Köln – Der Einsatz von Antibiotika in Krankenhäuser erfolgt häufig zu früh, zu breit und zu lange. Die Folge: Antibiotika-Resistenzen breiten sich weiter aus. Davor warnen Mediziner im Vorfeld des zehnten Kongresses für Infektionskrankheiten und Tropenmedizin Mitte Juni in Köln. Sie mahnen Krankenhäuser deshalb an, die Leitlinien zur rationalen Verordnung von Antibiotika einzuhalten.

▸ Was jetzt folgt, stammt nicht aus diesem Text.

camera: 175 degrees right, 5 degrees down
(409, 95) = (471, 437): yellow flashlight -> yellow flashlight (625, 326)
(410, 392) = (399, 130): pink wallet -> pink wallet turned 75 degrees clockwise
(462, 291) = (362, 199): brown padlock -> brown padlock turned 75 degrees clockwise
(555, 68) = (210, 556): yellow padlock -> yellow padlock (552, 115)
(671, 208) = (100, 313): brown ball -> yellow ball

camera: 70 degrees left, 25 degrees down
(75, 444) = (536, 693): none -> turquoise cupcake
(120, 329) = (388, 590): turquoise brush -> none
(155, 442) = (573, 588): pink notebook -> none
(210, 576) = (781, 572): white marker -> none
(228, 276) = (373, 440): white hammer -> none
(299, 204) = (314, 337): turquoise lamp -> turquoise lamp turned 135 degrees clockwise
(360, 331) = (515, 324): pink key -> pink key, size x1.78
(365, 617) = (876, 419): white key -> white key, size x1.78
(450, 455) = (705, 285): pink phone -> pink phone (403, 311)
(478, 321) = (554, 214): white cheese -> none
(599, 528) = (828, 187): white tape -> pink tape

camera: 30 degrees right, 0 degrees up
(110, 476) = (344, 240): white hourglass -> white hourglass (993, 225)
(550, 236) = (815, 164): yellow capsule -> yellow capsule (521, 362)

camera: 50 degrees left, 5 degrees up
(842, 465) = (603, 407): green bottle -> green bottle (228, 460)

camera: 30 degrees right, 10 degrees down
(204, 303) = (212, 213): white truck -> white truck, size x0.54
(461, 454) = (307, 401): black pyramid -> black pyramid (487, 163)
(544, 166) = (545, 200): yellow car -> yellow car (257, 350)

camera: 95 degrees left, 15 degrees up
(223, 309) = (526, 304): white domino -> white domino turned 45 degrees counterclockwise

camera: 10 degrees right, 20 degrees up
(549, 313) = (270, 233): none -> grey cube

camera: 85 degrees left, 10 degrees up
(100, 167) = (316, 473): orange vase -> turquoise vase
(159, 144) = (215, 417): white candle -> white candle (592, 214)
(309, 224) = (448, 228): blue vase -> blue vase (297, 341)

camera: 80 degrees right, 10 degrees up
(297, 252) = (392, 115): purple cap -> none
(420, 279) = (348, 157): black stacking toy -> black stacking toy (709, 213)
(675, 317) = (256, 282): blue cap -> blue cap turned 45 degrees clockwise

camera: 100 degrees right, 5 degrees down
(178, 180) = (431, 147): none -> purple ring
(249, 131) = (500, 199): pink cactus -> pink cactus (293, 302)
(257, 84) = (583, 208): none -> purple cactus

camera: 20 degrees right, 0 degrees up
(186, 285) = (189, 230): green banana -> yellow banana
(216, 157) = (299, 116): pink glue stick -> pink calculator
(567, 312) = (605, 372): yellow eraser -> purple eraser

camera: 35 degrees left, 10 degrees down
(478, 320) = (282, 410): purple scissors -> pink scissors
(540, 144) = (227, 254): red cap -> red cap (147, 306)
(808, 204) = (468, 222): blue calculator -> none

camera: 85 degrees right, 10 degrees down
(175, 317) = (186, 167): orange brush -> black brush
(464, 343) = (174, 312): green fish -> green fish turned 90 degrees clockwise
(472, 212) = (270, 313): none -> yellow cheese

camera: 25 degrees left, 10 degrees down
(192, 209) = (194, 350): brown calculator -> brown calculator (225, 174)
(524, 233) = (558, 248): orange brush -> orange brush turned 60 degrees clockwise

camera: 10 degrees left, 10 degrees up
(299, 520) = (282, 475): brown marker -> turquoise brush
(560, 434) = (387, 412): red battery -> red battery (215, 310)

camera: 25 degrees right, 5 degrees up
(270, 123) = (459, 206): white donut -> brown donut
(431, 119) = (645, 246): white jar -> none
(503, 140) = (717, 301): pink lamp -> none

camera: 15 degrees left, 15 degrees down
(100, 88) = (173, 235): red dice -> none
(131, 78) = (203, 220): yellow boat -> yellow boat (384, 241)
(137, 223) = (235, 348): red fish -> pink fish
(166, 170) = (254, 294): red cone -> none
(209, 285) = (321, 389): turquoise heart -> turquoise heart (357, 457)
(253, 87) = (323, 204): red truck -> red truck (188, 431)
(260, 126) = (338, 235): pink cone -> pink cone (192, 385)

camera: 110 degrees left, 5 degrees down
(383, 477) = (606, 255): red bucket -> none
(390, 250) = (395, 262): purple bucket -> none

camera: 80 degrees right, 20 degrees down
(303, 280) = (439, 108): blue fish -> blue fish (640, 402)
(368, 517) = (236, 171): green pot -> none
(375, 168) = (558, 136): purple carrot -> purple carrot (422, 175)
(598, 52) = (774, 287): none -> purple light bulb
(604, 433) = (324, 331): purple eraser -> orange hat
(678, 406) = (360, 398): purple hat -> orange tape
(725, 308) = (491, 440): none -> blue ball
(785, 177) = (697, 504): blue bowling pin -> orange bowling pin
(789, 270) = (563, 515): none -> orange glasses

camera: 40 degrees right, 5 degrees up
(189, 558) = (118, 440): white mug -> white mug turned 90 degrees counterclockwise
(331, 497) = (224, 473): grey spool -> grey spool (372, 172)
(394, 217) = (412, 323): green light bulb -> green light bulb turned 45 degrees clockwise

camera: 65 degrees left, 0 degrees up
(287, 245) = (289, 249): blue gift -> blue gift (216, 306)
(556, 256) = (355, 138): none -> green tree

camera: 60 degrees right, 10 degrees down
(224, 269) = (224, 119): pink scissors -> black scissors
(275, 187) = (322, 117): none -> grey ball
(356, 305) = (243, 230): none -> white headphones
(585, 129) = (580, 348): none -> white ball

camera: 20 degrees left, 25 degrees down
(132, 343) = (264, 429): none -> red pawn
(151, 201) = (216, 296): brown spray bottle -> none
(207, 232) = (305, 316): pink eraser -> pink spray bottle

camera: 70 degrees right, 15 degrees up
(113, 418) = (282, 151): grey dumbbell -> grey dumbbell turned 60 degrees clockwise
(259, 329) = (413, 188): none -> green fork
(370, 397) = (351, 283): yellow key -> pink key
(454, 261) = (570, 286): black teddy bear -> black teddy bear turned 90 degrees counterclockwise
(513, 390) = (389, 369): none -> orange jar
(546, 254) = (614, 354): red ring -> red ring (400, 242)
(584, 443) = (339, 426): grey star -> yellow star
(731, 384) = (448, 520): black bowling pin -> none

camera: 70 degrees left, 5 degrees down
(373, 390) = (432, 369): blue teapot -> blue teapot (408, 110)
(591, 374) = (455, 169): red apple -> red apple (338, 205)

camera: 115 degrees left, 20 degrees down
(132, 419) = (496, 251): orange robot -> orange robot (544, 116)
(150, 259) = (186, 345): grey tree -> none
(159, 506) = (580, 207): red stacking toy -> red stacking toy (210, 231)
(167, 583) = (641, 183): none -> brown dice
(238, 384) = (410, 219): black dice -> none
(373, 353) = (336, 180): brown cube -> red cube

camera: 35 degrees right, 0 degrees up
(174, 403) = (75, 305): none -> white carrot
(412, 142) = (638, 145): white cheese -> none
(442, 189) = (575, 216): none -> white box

„Jedes Krankenhaus sollte entsprechend seiner Größe und fachlichen Ausrichtung eine Expertenkommission vor Ort haben, die den Gebrauch von Antibiotika für das gesamte Haus begleitet“, sagte Winfried Kern, Leiter der Infektiologie des Universitätsklinikums Freiburg.
Dazu bedürfe es Leitlinien, die den lokalen Gegebenheiten angepasst und die vor allem eingehalten werden. So hätten Studien gezeigt, dass die koordinierte Vergabe von Antibiotika nach fachgerechten Leitlinien den Einsatz auf Intensivstationen um bis zu 30 Prozent vermindern konnte.
„Heute setzt noch zu oft jede Abteilung einer Klinik Antibiotika individuell ein“, kritisierte Kern. So würden die Leitlinien für den Einsatz von Antibiotika auf Intensivstationen nur zu circa 30 Prozent eingehalten. Gerade in Krankenhäusern, wo viele immunschwache Patienten behandelt werden, könne aber nur der gezielte Einsatz von Antibiotika deren Nutzen auch in Zukunft garantieren.